Sayangnya pembaca akan kesulitan menikmati perjalanan “kau” dalam menempuh ruang dan waktu karena ruang dan waktu di sini sudah dirampatkan ke dalam satu garis linier yang tak berkelok: jalan penyatuan dengan Tuhan. Sekujur novel ini memang dihampari oleh pokok-pokok ajaran wahdatul wujud. Beberapa digelontorkan dengan memaksimalkan kawanan simbol (misalnya ketika seorang perempuan berkoar akan mencincang nabi Muhammad, hlm. 264-7).

Selebihnya, kebanyakan digelontorkan seperti khotbah yang terkadang membikin sejumlah bagian novel ini terasa seperti esai. ‘Khotbah’ ihwal pokok ajaran sufisme itu biasanya dihadirkan dalam paragraf-paragraf yang dicetak miring.
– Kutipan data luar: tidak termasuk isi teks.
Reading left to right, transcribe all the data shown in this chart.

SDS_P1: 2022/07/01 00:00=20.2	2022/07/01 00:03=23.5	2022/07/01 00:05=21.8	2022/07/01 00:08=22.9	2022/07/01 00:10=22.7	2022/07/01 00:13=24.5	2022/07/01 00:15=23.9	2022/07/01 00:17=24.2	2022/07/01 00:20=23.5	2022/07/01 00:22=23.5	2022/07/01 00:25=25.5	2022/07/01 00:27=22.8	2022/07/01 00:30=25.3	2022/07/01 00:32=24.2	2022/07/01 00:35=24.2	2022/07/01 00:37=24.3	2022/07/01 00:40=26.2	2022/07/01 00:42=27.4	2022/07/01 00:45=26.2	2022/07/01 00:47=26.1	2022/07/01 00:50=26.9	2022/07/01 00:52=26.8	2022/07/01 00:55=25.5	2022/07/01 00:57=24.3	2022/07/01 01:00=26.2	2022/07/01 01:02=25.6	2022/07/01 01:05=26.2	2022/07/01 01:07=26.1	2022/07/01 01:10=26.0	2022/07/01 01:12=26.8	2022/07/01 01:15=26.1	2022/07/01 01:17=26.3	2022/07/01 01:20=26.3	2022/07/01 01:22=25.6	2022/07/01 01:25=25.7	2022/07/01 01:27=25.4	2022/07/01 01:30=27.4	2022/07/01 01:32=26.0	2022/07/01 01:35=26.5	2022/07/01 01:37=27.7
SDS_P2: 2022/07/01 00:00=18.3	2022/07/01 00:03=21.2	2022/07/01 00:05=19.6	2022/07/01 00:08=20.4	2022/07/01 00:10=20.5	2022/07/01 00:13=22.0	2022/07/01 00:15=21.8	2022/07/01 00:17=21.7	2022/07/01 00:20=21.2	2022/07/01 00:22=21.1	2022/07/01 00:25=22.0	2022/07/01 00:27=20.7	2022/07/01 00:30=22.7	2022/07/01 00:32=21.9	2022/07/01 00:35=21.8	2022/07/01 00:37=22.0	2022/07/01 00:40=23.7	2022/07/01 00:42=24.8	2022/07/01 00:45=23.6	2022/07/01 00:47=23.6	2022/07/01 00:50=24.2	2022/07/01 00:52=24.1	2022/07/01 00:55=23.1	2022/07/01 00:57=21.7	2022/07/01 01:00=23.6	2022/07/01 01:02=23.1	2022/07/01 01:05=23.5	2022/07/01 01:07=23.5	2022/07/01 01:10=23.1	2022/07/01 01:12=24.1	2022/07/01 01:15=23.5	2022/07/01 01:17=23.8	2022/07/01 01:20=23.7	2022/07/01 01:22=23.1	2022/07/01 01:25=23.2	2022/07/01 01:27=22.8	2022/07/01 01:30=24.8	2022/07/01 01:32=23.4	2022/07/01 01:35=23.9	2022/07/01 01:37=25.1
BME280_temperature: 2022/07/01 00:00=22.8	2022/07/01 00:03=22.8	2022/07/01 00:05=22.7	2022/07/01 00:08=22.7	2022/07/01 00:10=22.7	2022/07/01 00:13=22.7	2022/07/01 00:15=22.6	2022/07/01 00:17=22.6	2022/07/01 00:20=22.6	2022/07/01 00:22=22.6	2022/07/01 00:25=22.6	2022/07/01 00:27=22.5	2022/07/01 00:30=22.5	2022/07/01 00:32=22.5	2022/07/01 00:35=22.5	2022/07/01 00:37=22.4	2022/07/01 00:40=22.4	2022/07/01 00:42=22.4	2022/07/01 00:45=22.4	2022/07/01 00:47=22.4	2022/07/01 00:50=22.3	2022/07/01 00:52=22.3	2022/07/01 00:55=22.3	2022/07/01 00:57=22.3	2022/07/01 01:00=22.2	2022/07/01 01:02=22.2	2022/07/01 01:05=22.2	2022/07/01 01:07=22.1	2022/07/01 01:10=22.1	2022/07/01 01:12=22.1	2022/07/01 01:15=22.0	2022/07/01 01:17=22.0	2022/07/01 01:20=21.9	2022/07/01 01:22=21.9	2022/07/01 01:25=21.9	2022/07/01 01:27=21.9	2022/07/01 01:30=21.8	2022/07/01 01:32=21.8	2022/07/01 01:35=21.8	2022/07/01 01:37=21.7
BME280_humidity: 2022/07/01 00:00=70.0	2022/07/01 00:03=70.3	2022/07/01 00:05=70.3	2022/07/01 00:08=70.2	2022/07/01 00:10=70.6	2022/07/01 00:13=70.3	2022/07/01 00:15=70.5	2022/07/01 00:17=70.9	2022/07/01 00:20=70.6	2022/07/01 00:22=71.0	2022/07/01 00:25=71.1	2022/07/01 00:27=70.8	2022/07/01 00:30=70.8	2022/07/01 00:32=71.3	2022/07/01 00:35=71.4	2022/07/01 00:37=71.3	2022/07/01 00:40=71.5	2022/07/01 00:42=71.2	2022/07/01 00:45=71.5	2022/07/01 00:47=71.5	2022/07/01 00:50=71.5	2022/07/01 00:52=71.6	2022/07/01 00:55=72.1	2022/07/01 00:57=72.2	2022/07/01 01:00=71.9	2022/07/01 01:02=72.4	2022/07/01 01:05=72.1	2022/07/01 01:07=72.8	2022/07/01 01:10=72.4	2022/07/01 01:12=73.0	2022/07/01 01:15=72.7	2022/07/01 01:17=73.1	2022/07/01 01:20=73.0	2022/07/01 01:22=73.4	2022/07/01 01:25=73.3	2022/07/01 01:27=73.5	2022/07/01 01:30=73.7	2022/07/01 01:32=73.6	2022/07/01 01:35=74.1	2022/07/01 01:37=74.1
Novel ini, saya kira, memang lahir dengan semangat untuk menghadirkan riwayat dan ajaran ‘kaum splinter’ (dalam istilah Azyumardi Azra) atau ‘kaum sempalan’ (dalam istilah Martin van Bruinessen).

Di situlah saya meletakkan posisi novel Kabar Buruk. Novel ini hadir untuk merawikan betapa sejarah Islam di Nusantara bukanlah sebuah riwayat yang dingin-dingin saja. Ada pertarungan sengit antara pelbagai paham. Pertarungan itu bahkan kerap meminta tumbal. Siti Jenar, Hamzah Fansuri, Ki Ageng Pengging hingga Amongrogo dibunuh.
Para pengikut Fansuri bahkan dikejar- kejar dan dibakar hidup-hidup. Apa yang digambarkan dengan begitu tandas, provokatif dan tanpa tedeng aling-aling oleh novel ini sebenarnya adalah sesuatu yang historis: pernah terjadi di jantung sejarah Islam di Indonesia. Bahkan mungkin juga masih terjadi di hari ini, esok dan entah kapan. Wallahualam.